The 5% rate is restricted to balances up to a maximum of £2,000 and whilst there’s no golden hello type switching incentive (£100 seems to be the going rate these days) the credit interest feature is not a short term introductory offer, so if you keep at least £2,000 in your account at all times you’ll earn £80 per year after 20% tax.
The existing TSB current account with the ‘enhance’ feature will no longer be available to new customers, but currently enables account holders to earn interest on larger balances – the rates may be lower but higher net returns are possible e.g. an average £5,000 balance earns interest at 3% and delivers interest income of £120 per annum net of 20% tax.
I’ve been crunching the numbers to see how this latest credit interest offer stacks up against the competition.
As you’d expect it depends the average balance you keep in your bank account, however my calculations show that the new TSB Classic Plus account ranks 2nd behind Halifax Reward if you keep an average credit balance of £500, it comes out top for balances of £2,000 and is fifth best in the rankings based on an average balance of £5,000.
The monthly funding requirement is comparatively low at just £500, with many accounts looking for at least £750 to £1,000 to be paid in each month.
Unlike the terms and conditions associated with majority of high street bank accounts you’re not forced to switch across your direct debits when you open a TSB Plus account.
You are permitted to have a maximum of two accounts – this combined with the non-requirement of direct debits sets the loophole alarm bells ringing – potentially TSB could see an influx of consumers opening two TSB Classic Plus accounts and earing 5% on a combined £4,000 balance, viewing it as an alternative to poor paying instant access savings accounts.
Perhaps this is part of TSB’s thinking – it realises it will draw in a raft of new custom which then gives it an opportunity to woo these particular account openers with top notch customer service thus encouraging them to put down sticks as long term current account customers – direct debits and all?
The remaining features of the TSB Classic Plus have been inherited from the old Lloyds current account tariff which is expensive when it comes to overdrafts or using your debit card overseas.
Overdraft interest is charged at 19.94% as well as a monthly £6 charge for using an authorised overdraft – plus the buffer is only £10 – leaving little room for error before the charges kick in. By contrast the new M&S account announced last week comes with a far more palatable leeway of £100.
If you use the debit card for purchases overseas, not only will you pay 2.99% non-sterling transaction fee on all purchases and cash advances, you’ll also get stung by the £1 non-sterling fee for each and every card purchase made abroad.

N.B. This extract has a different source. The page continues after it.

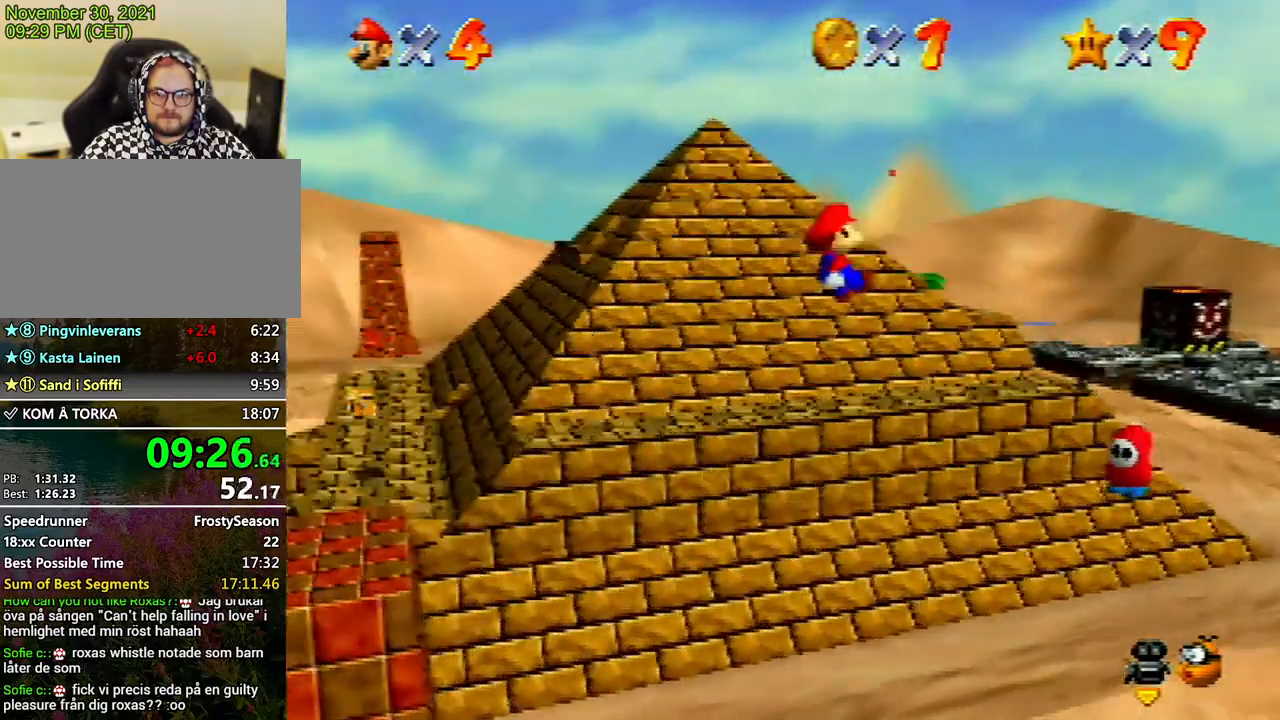
{"buttons": ["A"], "left_stick": "up", "events": [[67, "A", "up"], [67, "left_stick", "left"], [100, "A", "down"], [167, "left_stick", "center"], [233, "A", "up"], [267, "A", "down"], [400, "A", "up"], [467, "left_stick", "up"], [500, "A", "down"]]}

In summary – the credit interest element is quite generous particularly as it not a short term introductory offer and the low monthly funding requirement makes it more widely accessible.
However it’s almost as if the account revamp process is only half complete as it still maintains the uncompetitive baggage from the old Lloyds era meaning that unlike M&S Bank this account is less of an all-rounder and not one I’d plump for if you want a cheap overdraft or low cost debit card transactions when holidaying abroad.